Bernays possessed wide philosophical views, a rare knowledge of the Bible, Midrash, and Talmud, and an admirable flow of language: he was indeed a born orator. He was the first Orthodox German rabbi who introduced the German sermon into the service, and who tried to interpret the old Jewish feeling in modern form and to preserve the ancestral creed even in cultured circles. His antagonists were therefore to be found in the ranks of the "mainstream" ultra-Orthodoxy as well as among the radical Reformers of the Hamburg Temple, the Reform synagogue founded in 1819, against whose new prayer-book Bernays had pronounced an anathema in 1841. By lectures on the Psalms, on Judah ha-Levi's Kuzari etc., he tried to strengthen and to deepen the religious life of the community, the institutions of which he supervised very carefully. His influence was felt in the Hamburg community, where Jewish traditions and the study of Jewish literature are often found united with modern education.

## Material provided:
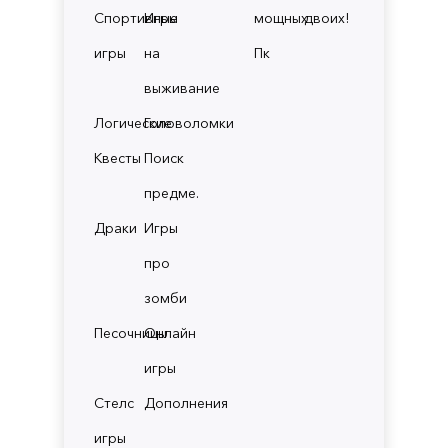
Спортивные
Игры
мощных
двоих!
игры
на
Пк
выживание
Логические
Головоломки
Квесты
Поиск
предме.
Драки
Игры
про
зомби
Песочницы
Онлайн
игры
Стелс
Дополнения
игры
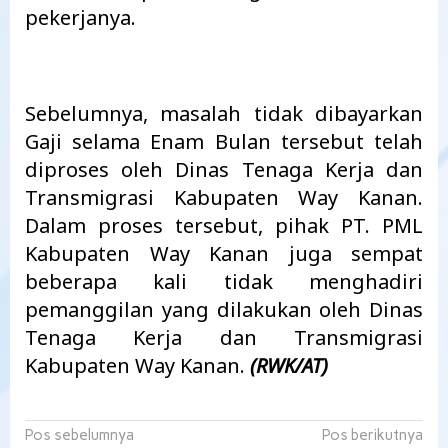
pekerjanya.
Sebelumnya, masalah tidak dibayarkan
Gaji selama Enam Bulan tersebut telah
diproses oleh Dinas Tenaga Kerja dan
Transmigrasi Kabupaten Way Kanan.
Dalam proses tersebut, pihak PT. PML
Kabupaten Way Kanan juga sempat
beberapa kali tidak menghadiri
pemanggilan yang dilakukan oleh Dinas
Tenaga Kerja dan Transmigrasi
Kabupaten Way Kanan.
(RWK/AT)
Navigasi
Pos sebelumnya
Pos berikutnya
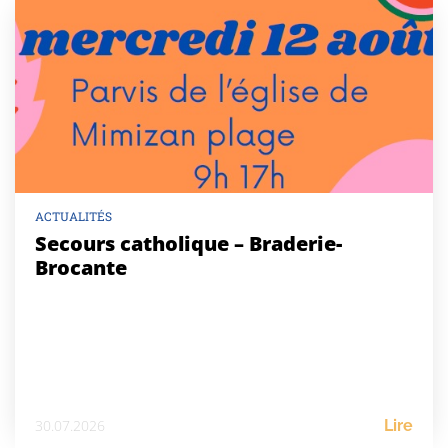
ACTUALITÉS
Secours catholique – Braderie-
Brocante
30.07.2026
Lire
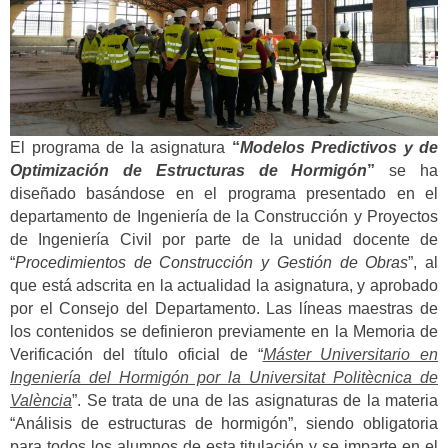
El programa de la asignatura
“
Modelos Predictivos y de
Optimización de Estructuras de Hormigón
”
se ha
diseñado basándose en el programa presentado en el
departamento de Ingeniería de la Construcción y Proyectos
de Ingeniería Civil por parte de la unidad docente de
“
Procedimientos de Construcción y Gestión de Obras
”, al
que está adscrita en la actualidad la asignatura, y aprobado
por el Consejo del Departamento. Las líneas maestras de
los contenidos se definieron previamente en la Memoria de
Verificación del título oficial de “
Máster Universitario en
Ingeniería del Hormigón por la Universitat Politècnica de
València
”. Se trata de una de las asignaturas de la materia
“Análisis de estructuras de hormigón”, siendo obligatoria
para todos los alumnos de esta titulación y se imparte en el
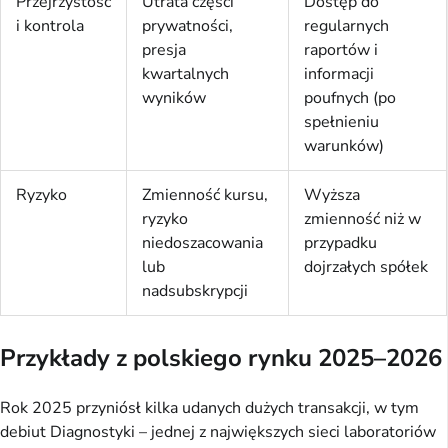
Przejrzystość
Utrata części
Dostęp do
i kontrola
prywatności,
regularnych
presja
raportów i
kwartalnych
informacji
wyników
poufnych (po
spełnieniu
warunków)
Ryzyko
Zmienność kursu,
Wyższa
ryzyko
zmienność niż w
niedoszacowania
przypadku
lub
dojrzałych spółek
nadsubskrypcji
Przykłady z polskiego rynku 2025–2026
Rok 2025 przyniósł kilka udanych dużych transakcji, w tym
debiut Diagnostyki – jednej z największych sieci laboratoriów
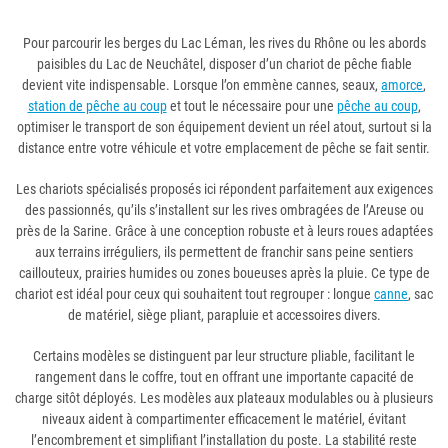
Pour parcourir les berges du Lac Léman, les rives du Rhône ou les abords
paisibles du Lac de Neuchâtel, disposer d’un chariot de pêche fiable
devient vite indispensable. Lorsque l’on emmène cannes, seaux,
amorce
,
station de pêche au coup
et tout le nécessaire pour une
pêche au coup
,
optimiser le transport de son équipement devient un réel atout, surtout si la
distance entre votre véhicule et votre emplacement de pêche se fait sentir.
Les chariots spécialisés proposés ici répondent parfaitement aux exigences
des passionnés, qu’ils s’installent sur les rives ombragées de l’Areuse ou
près de la Sarine. Grâce à une conception robuste et à leurs roues adaptées
aux terrains irréguliers, ils permettent de franchir sans peine sentiers
caillouteux, prairies humides ou zones boueuses après la pluie. Ce type de
chariot est idéal pour ceux qui souhaitent tout regrouper : longue
canne
, sac
de matériel, siège pliant, parapluie et accessoires divers.
Certains modèles se distinguent par leur structure pliable, facilitant le
rangement dans le coffre, tout en offrant une importante capacité de
charge sitôt déployés. Les modèles aux plateaux modulables ou à plusieurs
niveaux aident à compartimenter efficacement le matériel, évitant
l’encombrement et simplifiant l’installation du poste. La stabilité reste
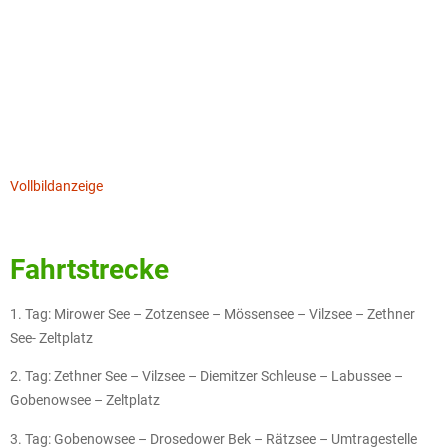
Vollbildanzeige
Fahrtstrecke
1. Tag: Mirower See – Zotzensee – Mössensee – Vilzsee – Zethner
See- Zeltplatz
2. Tag: Zethner See – Vilzsee – Diemitzer Schleuse – Labussee –
Gobenowsee – Zeltplatz
3. Tag: Gobenowsee – Drosedower Bek – Rätzsee – Umtragestelle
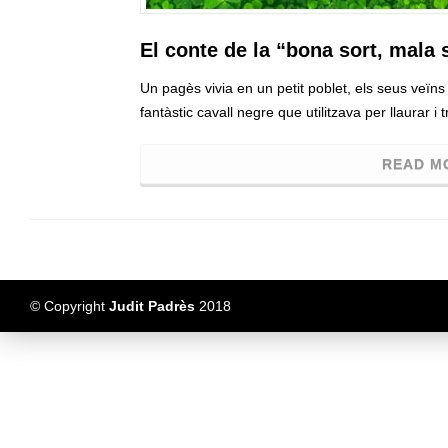
El conte de la “bona sort, mala
Un pagès vivia en un petit poblet, els seus veïn
fantàstic cavall negre que utilitzava per llaurar i 
READ M
© Copyright
Judit Padrès
2018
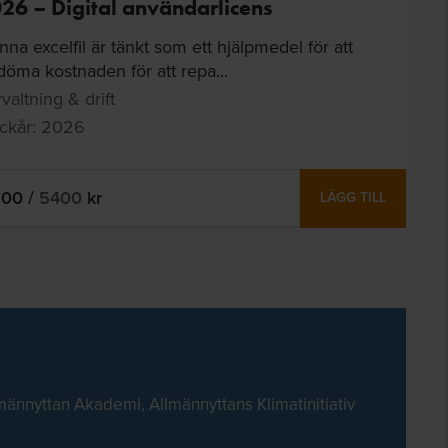
26 – Digital användarlicens
na excelfil är tänkt som ett hjälpmedel för att
öma kostnaden för att repa...
valtning & drift
yckår: 2026
700
/
5400
kr
LÄGG TILL
männyttan Akademi, Allmännyttans Klimatinitiativ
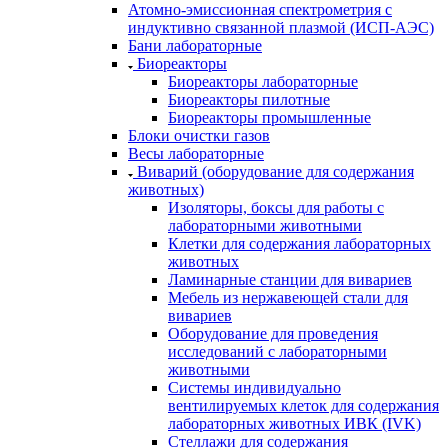
Атомно-эмиссионная спектрометрия с
индуктивно связанной плазмой (ИСП-АЭС)
Бани лабораторные
Биореакторы
Биореакторы лабораторные
Биореакторы пилотные
Биореакторы промышленные
Блоки очистки газов
Весы лабораторные
Виварий (оборудование для содержания
животных)
Изоляторы, боксы для работы с
лабораторными животными
Клетки для содержания лабораторных
животных
Ламинарные станции для вивариев
Мебель из нержавеющей стали для
вивариев
Оборудование для проведения
исследований с лабораторными
животными
Системы индивидуально
вентилируемых клеток для содержания
лабораторных животных ИВК (IVK)
Стеллажи для содержания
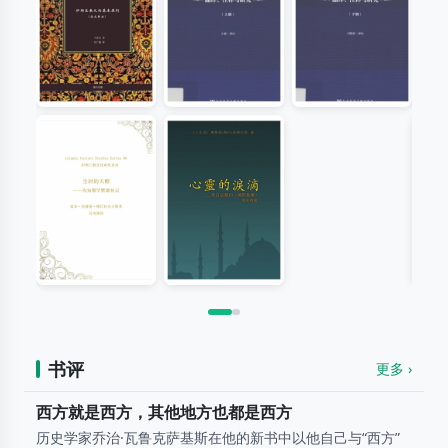
伊斯兰教义的
《智慧珍宝》
《智慧珍宝》
芦
基本原则-（社
翻译、注释与
翻译、注释与
交部分）
研究 上册
研究 下册
马希庆
伊本·阿拉比
伊本·阿拉比
尘封的甜醇
心灵的泪滴
伊
——先知穆罕
百
奥斯曼•努日•托普巴希 （土耳其）
默德传记
索菲·拉赫曼·穆巴拉克夫勒
书评
更多 ›
西方就是西方，其他地方也都是西方
历史学家乔治·瓦鲁克萨基斯在他的新书中以他自己与“西方”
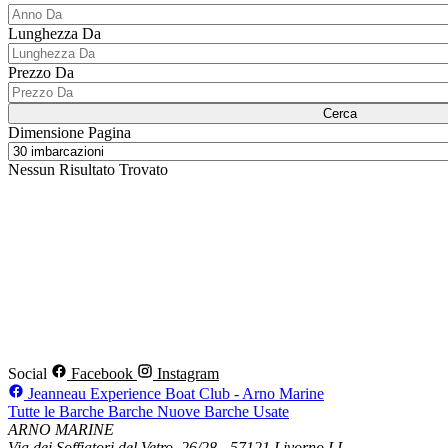
Lunghezza Da
Prezzo Da
Cerca
Dimensione Pagina
Nessun Risultato Trovato
Social
Facebook
Instagram
Jeanneau Experience Boat Club - Arno Marine
Tutte le Barche
Barche Nuove
Barche Usate
ARNO MARINE
Via dei Soffiatori del Vetro, 26/28 - 57121 Livorno LI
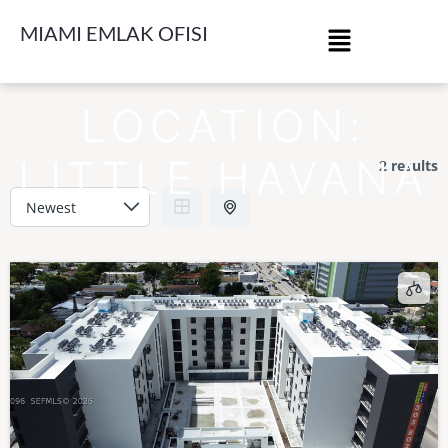
MIAMI EMLAK OFISI
LOCATION:
LITTLE HAVANA
2 results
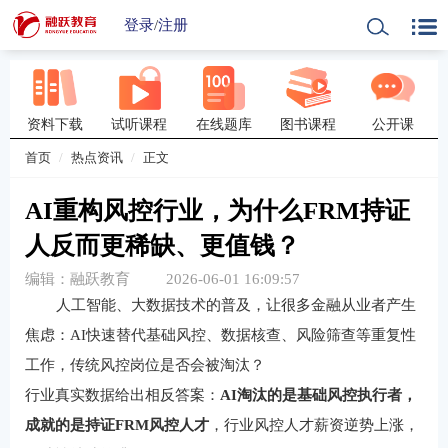
登录
/
注册
资料下载
试听课程
在线题库
图书课程
公开课
首页
热点资讯
正文
AI重构风控行业，为什么FRM持证
人反而更稀缺、更值钱？
编辑：融跃教育
2026-06-01 16:09:57
人工智能、大数据技术的普及，让很多金融从业者产生
焦虑：AI快速替代基础风控、数据核查、风险筛查等重复性
工作，传统风控岗位是否会被淘汰？
行业真实数据给出相反答案：
AI淘汰的是基础风控执行者，
成就的是持证FRM风控人才
，行业风控人才薪资逆势上涨，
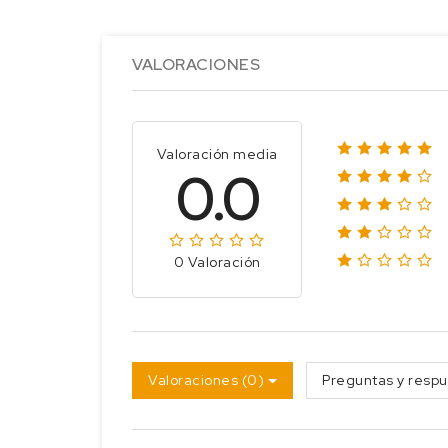
VALORACIONES
Valoración media
0.0
0 Valoración
Valoraciones (0)
Preguntas y respu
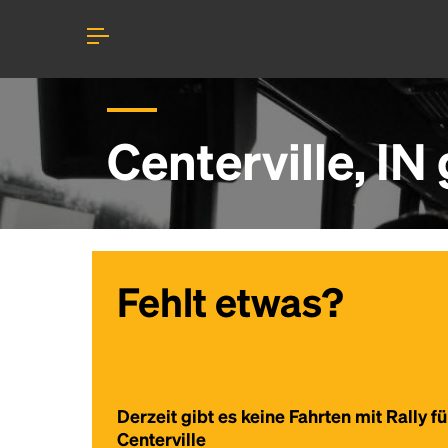
Centerville, I
Fehlt etwas?
Derzeit gibt es keine Fahrten mit Rally fü
Centerville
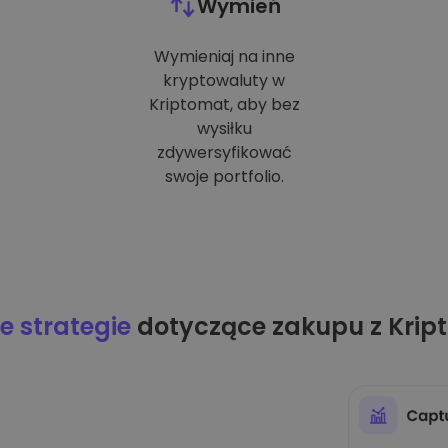
Wymień
Wymieniaj na inne
kryptowaluty w
Kriptomat, aby bez
wysiłku
zdywersyfikować
swoje portfolio.
 strategie
dotyczące zakupu z Krip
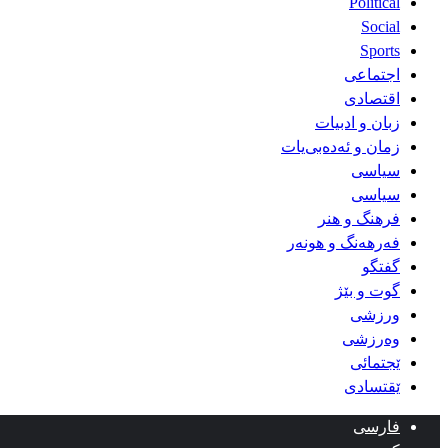
Political
Social
Sports
اجتماعی
اقتصادی
زبان و ادبیات
زمان و ئەدەبی‌یات
سیاسی
سیاسی
فرهنگ و هنر
فەرهەنگ و هونەر
گفتگو
گوت و بێژ
ورزشی
وەرزشی
ێجتمائی
ێقتسادی
فارسی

## Required work:
In the passage on Bernays, translate this sentence into French: "His influence was felt in the Hamburg community, where Jewish traditions and the study of Jewish literature are often found united with modern education."

## Finished task:
Son influence se fit sentir dans la communauté de Hambourg, où les traditions juives et l'étude de la littérature juive se trouvent souvent unies à l'éducation moderne.